◆ What you are asked to do:
Repeat the text of each of the items below word for word, leaving out the pictures.

◆ Data for the task:
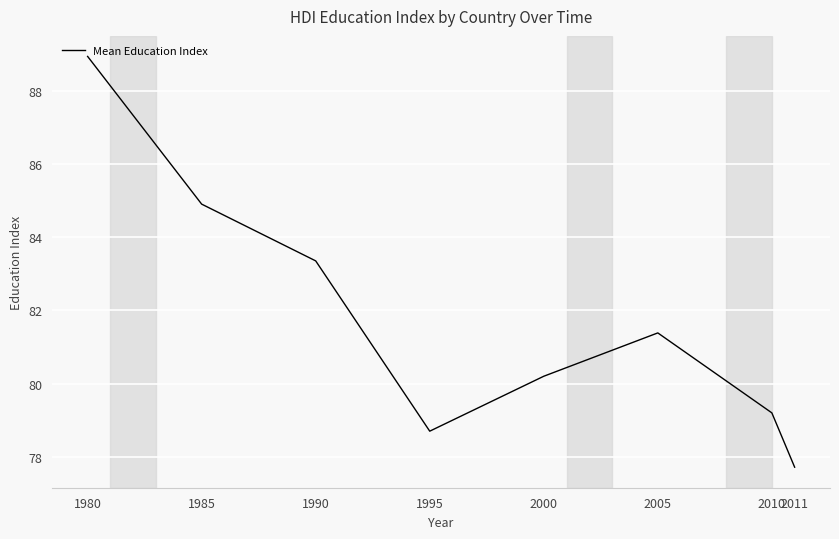

Which category has the lowest value across all series?

2011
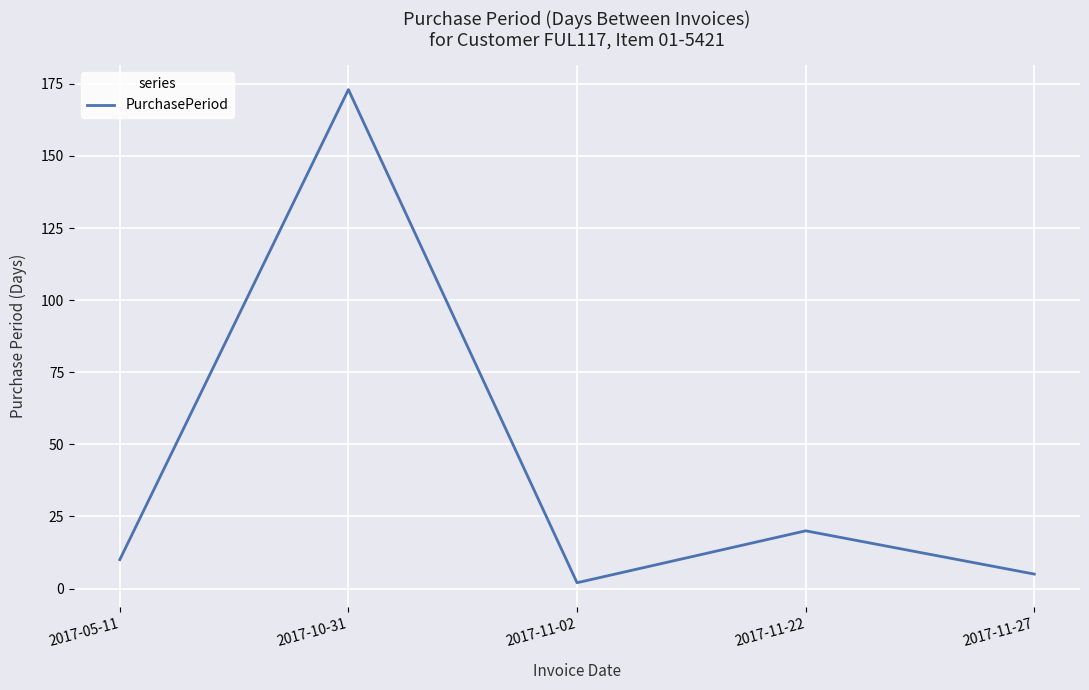

Reading right to left, list all the values displayed in this chart.

5	20	2	173	10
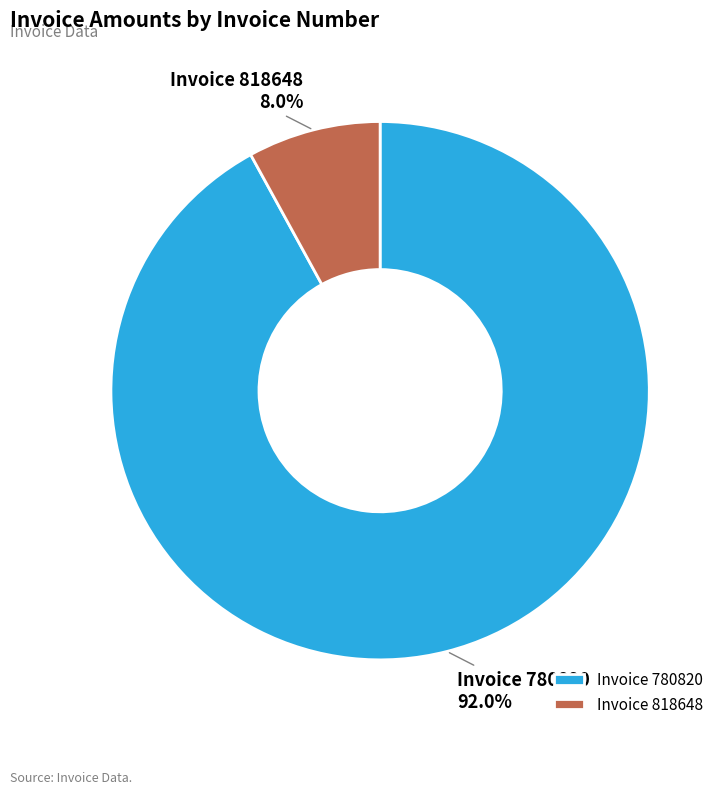

What percentage is NOT represented by Invoice 818648?

92.0%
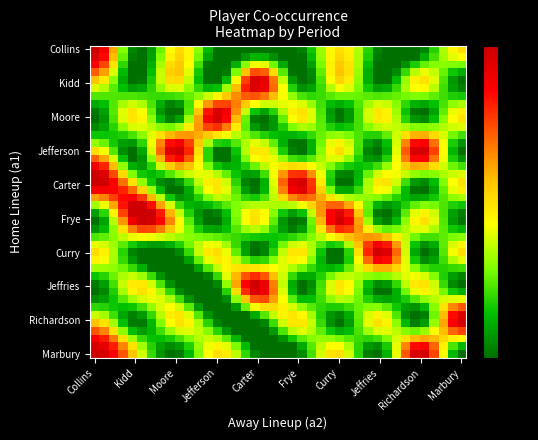

At which category is the sum across all series the highest?

Collins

◆ Response to the exercise:
Which category has the lowest value across all series?

2011

Reading right to left, list all the values displayed in this chart.

5	20	2	173	10

What percentage is NOT represented by Invoice 818648?

92.0%

At which category is the sum across all series the highest?

Collins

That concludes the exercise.